Again, I couldn’t answer. My eyes were trained on his, but my body had lost the will to reply. My hand twitched. If he didn’t touch me, I was going to have to take care of myself. Right. Now. The need was too great.

“If I touch you, will you come, Sofie?” The sound of my name, rolling off of his tongue, licked down the front of me and lapped across an area so sensitive I was ready to implode. I’ve read about it. Humans can self-combust. I was at that point when his hands removed my shorts, yanking them roughly down my thighs only enough that his large hand could slip between the apex of my legs and dive into me.

“Oh God,” I cried out, thanking the heavens in anticipation of release. I lunged forward at the invasion of his finger and clawed at his chest. It was seductively hostile, like he’d been the first time he touched me, in the hallway of the arena in Vegas. Yet somehow this was different. He stepped closer as his finger caressed the inside of me. Driving in deep, a second, thick digit met the first, and I took God’s name in gratitude again.

“Don’t thank God, Sofie, thank me,” he groaned, as his fingers rammed deeper as if digging for gold inside of me. They hit the treasure, and with a fierce flick, I did combust in a way I’d never experienced before. My knees gave out and I began to slump. Continuing for a second round, his fingers didn’t leave me as we crumbled to the bathroom floor. On my knees, thighs spread open, with my hands braced on his shoulders, my hips moved with the jabs and taps of his fingers that brought me to a second eruption, almost instantly.

“I can’t,” I begged, as he headed for round three.

“Oh yes, you can, my sweet temptation, and you will.” Determined to keep up the fast pace, his mouth crashed over mine.

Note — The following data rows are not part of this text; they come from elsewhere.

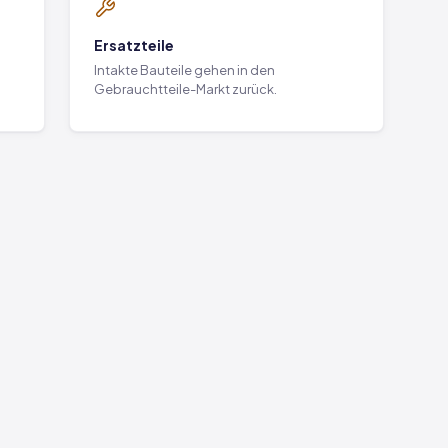
Ersatzteile
Intakte Bauteile gehen in den
Gebrauchtteile-Markt zurück.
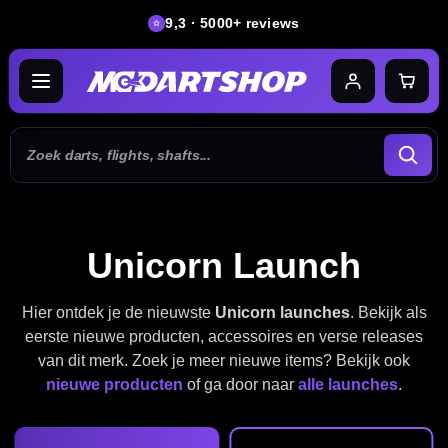
9,3 · 5000+ reviews
Unicorn Launch
Hier ontdek je de nieuwste
Unicorn launches
. Bekijk als
eerste nieuwe producten, accessoires en verse releases
van dit merk. Zoek je meer nieuwe items? Bekijk ook
nieuwe producten
of ga door naar
alle launches
.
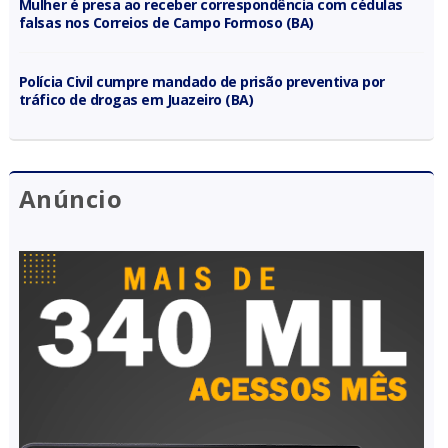
Mulher é presa ao receber correspondência com cédulas
falsas nos Correios de Campo Formoso (BA)
Polícia Civil cumpre mandado de prisão preventiva por
tráfico de drogas em Juazeiro (BA)
Anúncio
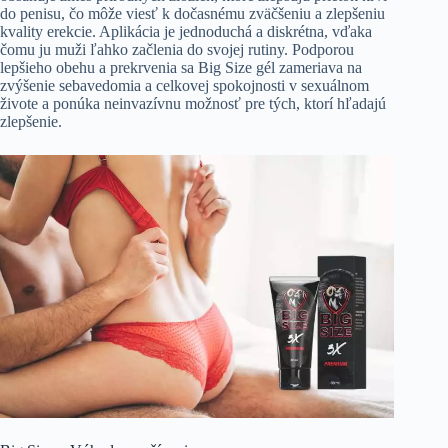
do penisu, čo môže viesť k dočasnému zväčšeniu a zlepšeniu
kvality erekcie. Aplikácia je jednoduchá a diskrétna, vďaka
čomu ju muži ľahko začlenia do svojej rutiny. Podporou
lepšieho obehu a prekrvenia sa Big Size gél zameriava na
zvýšenie sebavedomia a celkovej spokojnosti v sexuálnom
živote a ponúka neinvazívnu možnosť pre tých, ktorí hľadajú
zlepšenie.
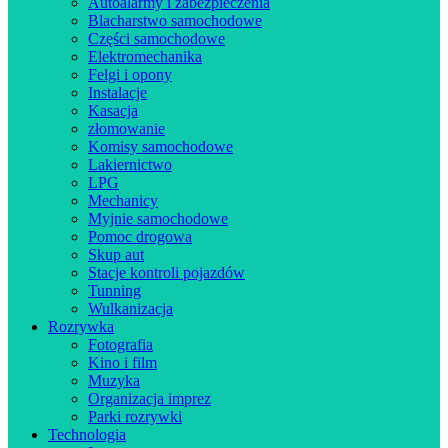
Autoalarmy i zabezpieczenia
Blacharstwo samochodowe
Części samochodowe
Elektromechanika
Felgi i opony
Instalacje
Kasacja
złomowanie
Komisy samochodowe
Lakiernictwo
LPG
Mechanicy
Myjnie samochodowe
Pomoc drogowa
Skup aut
Stacje kontroli pojazdów
Tunning
Wulkanizacja
Rozrywka
Fotografia
Kino i film
Muzyka
Organizacja imprez
Parki rozrywki
Technologia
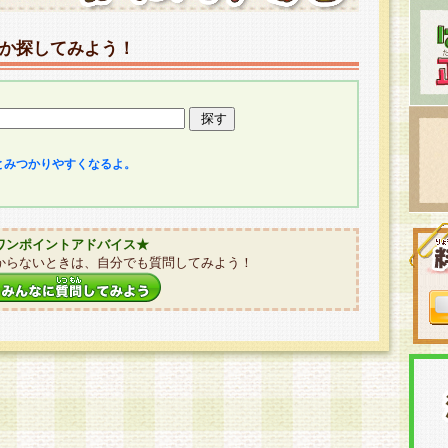
か探してみよう！
とみつかりやすくなるよ。
ワンポイントアドバイス★
からないときは、自分でも質問してみよう！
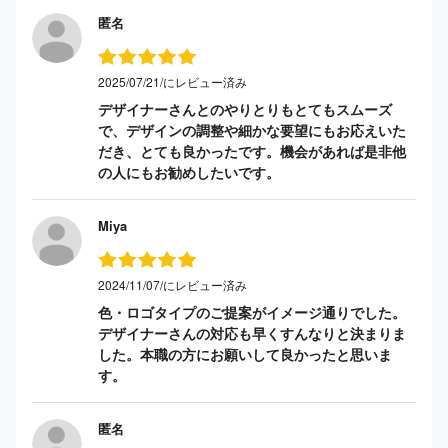
匿名
2025/07/21/にレビュー済み
デザイナーさんとのやりとりもとてもスムーズ
で、デザインの調整や細かな要望にもお応えいた
だき、とても良かったです。機会があれば是非他
の人にもお勧めしたいです。
Miya
2024/11/07/にレビュー済み
色・ロゴタイプのご提案がイメージ通りでした。
デザイナーさんの対応も早くすんなりと決まりま
した。本職の方にお願いして良かったと思いま
す。
匿名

His cool wet chest pressed against me, while I gripped his shoulders for support. My knees were cracking over the tile floor but the pressure between my legs was overruling any discomfort. My nails dug into his flesh. Our mouths broke apart, and I slipped at an awkward angle to take his nipple into my mouth. I sucked over the coiled cobra tail that covered his chest. When he hit that spot inside me again, I bit him.

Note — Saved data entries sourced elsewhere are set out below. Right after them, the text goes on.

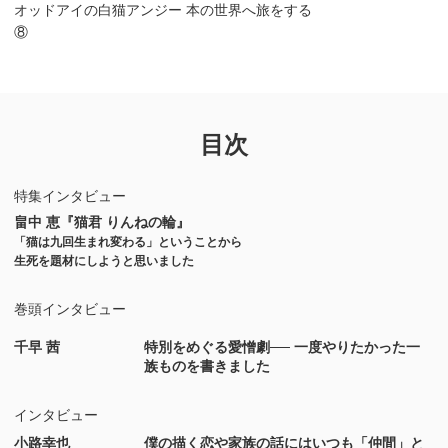
オッドアイの白猫アンジー 本の世界へ旅をする
⑧
目次
特集インタビュー
畠中 恵『猫君 りんねの輪』
「猫は九回生まれ変わる」ということから
生死を題材にしようと思いました
巻頭インタビュー
千早 茜
特別をめぐる愛憎劇── 一度やりたかった一
族ものを書きました
インタビュー
小路幸也
僕の描く恋や家族の話にはいつも「仲間」と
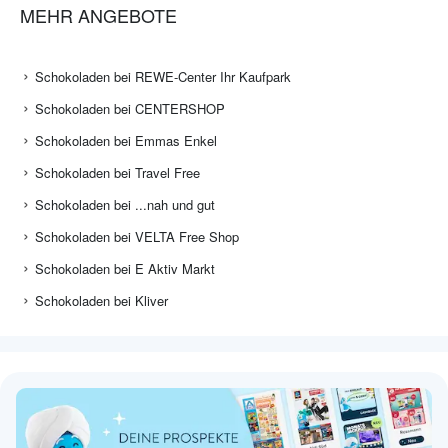
MEHR ANGEBOTE
Schokoladen bei REWE-Center Ihr Kaufpark
Schokoladen bei CENTERSHOP
Schokoladen bei Emmas Enkel
Schokoladen bei Travel Free
Schokoladen bei ...nah und gut
Schokoladen bei VELTA Free Shop
Schokoladen bei E Aktiv Markt
Schokoladen bei Kliver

“Fuck,” he moaned, but not in pain. Wild and out of control, I was wanton beyond anything I’d ever done before. As he slid his fingers out of me, I lowered to all fours and swept the length of him, that was extended and hard, into my mouth. On hands and knees, I worked my tongue around the vein of his shaft then sucked the head to the back of my throat. Large hands covered my hair and his hips gently rocked as my mouth took control, hoping to bring him a powerful release similar to mine. Muscles I didn’t know existed ached as I latched onto the length of him and sucked deep.

“Triple fuck,” he whispered as he jolted forward, forcing himself to the back of my throat and releasing a salty liquid down it. I gagged but swallowed, primal in my desire to please him, to own him. He gently pushed my shoulders back and the weight of my body collapsed. Aching knees and shaking arms lowered me to cover him. My head rested on his lower abs, just above where I’d taken him. One of his hands covered my hair. My body lay limp. I was going to hell, but I enjoyed every second of giving into temptation.